US and UK launch new strikes on Yemen’s Houthis amid Gaza war
US Central Command said late on Saturday that, among the targets, it had destroyed an anti-ship cruise missile in Yemen that was prepared to launch against ships in the Red Sea.
"US forces identified the cruise missile in Houthi-controlled areas of Yemen and determined it presented an imminent threat to US Navy ships and merchant vessels in the region," it said in a statement.
The strikes hit "36 Houthi targets across 13 locations", the countries that provided support for the operation said in a statement.

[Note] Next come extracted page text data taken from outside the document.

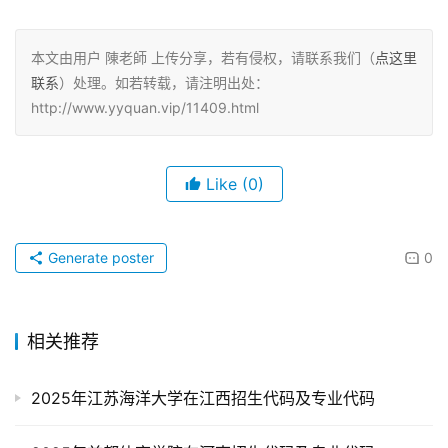
本文由用户 陳老師 上传分享，若有侵权，请联系我们（
点这里
联系
）处理。如若转载，请注明出处：
http://www.yyquan.vip/11409.html
Like
(0)
Generate poster
0
相关推荐
2025年江苏海洋大学在江西招生代码及专业代码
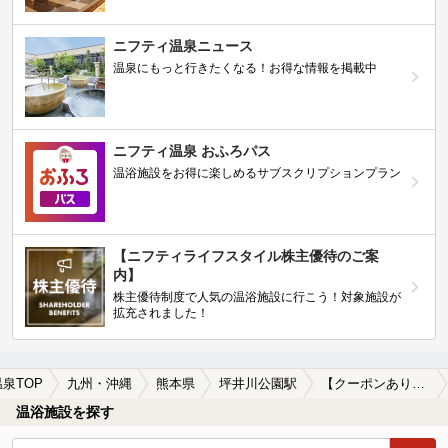
ニフティ温泉ニュース
温泉にもっと行きたくなる！お得な情報を掲載中
ニフティ温泉 おふろパス
温浴施設をお得に楽しめるサブスクリプションプラン
【ニフティライフスタイル株主優待のご案
内】
株主優待制度で人気の温浴施設に行こう！対象施設が
拡充されました！
温泉TOP
九州・沖縄
熊本県
坪井川公園駅
【クーポンあり】露天風呂が楽しめる坪井川公園駅近くの温泉、日帰り温泉、スーパー銭湯おすすめ
温浴施設を探す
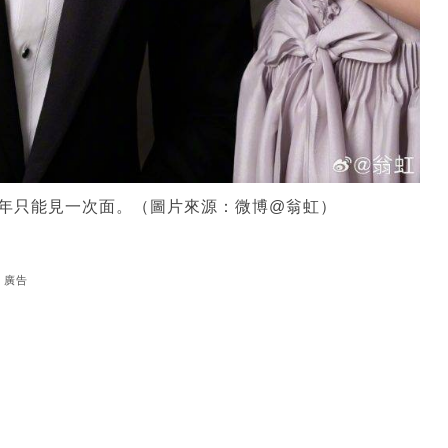
一年只能見一次面。（圖片來源：微博@翁虹）
廣告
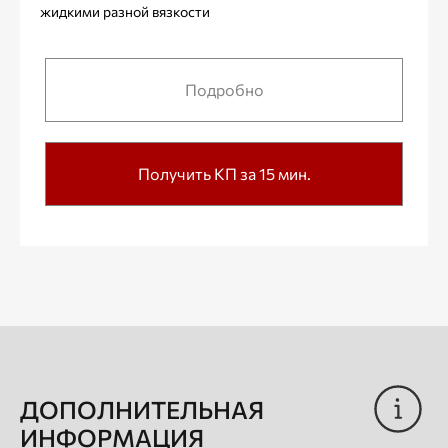
жидкими разной вязкости
Подробно
Получить КП за 15 мин.
ДОПОЛНИТЕЛЬНАЯ
ИНФОРМАЦИЯ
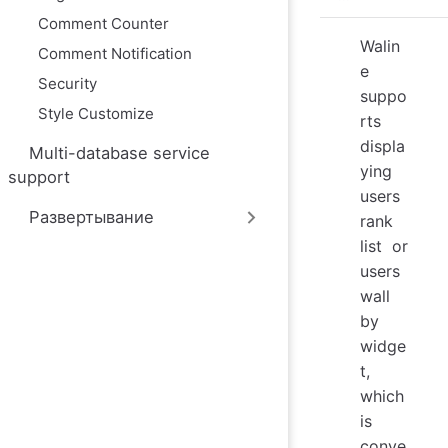
ю
Comment Counter
Walin
Comment Notification
e
Security
suppo
Style Customize
rts
displa
Multi-database service
ying
support
users
Развертывание
rank
list or
users
wall
by
widge
t,
which
is
conve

The Houthis, officially named Ansar Allah, say they are attacking what they consider to be Israeli-linked ships in solidarity with Palestinians in Gaza since the war there started on 7 October.
"These attacks will not deter us from our moral, religious and humanitarian stance in support of the steadfast Palestinian people in the Gaza Strip, and will not go unanswered and punished," they said in a statement on Sunday.
The latest US strikes on Yemen came shortly after the US struck a number of targets in Syria and Iraq in what it said was an attempt to counter Iran-backed groups responsible for attacking American personnel and interests in the region.
Iran on Sunday warned that the strikes across the region appeared to "contradict" the stated desire by the leaders of the US and UK that the fighting in Gaza not expand into a regional war.
Iran's foreign ministry spokesman, Nasser Kanani, said in a statement that the attacks were "in clear contradiction with the repeated claims of Washington and London that they do not want the expansion of war and conflict in the region".
He said the two countries were "fuelling chaos, disorder, insecurity and instability" by supporting Israel in its war in Gaza, which has so far left at least 27,365 people dead, according to the health ministry in Gaza.
'Axis of resistance'
The war in Gaza has thrust the Houthis into the international spotlight. They have pulled ahead of Iran's other "axis of resistance groups", including Lebanon's Hezbollah or Iraqi militias, by striking at the heart of global trade and commerce.
The Houthis, once a militia based in the northern Saada region, in 2014 swooped down from Yemen's northwestern mountains and seized Yemen's capital, Sanaa.
Saudi Arabia and a coalition of Arab states intervened in Yemen’s civil war against the Houthis, in a bid to restore the internationally recognised government.
The coalition launched thousands of air strikes on Yemen, which resulted in hundreds of thousands of civilian deaths and a major humanitarian crisis, but they failed to dislodge the group, which now controls about 80 percent of Yemen's population.
While the Houthis launched drone and missile attacks on Saudi Arabia and the United Arab Emirates for years, their campaign against international shipping in professed solidarity with Palestine has galvanised the Arab world behind them, giving them unprecedented recognition and support, even among their detractors.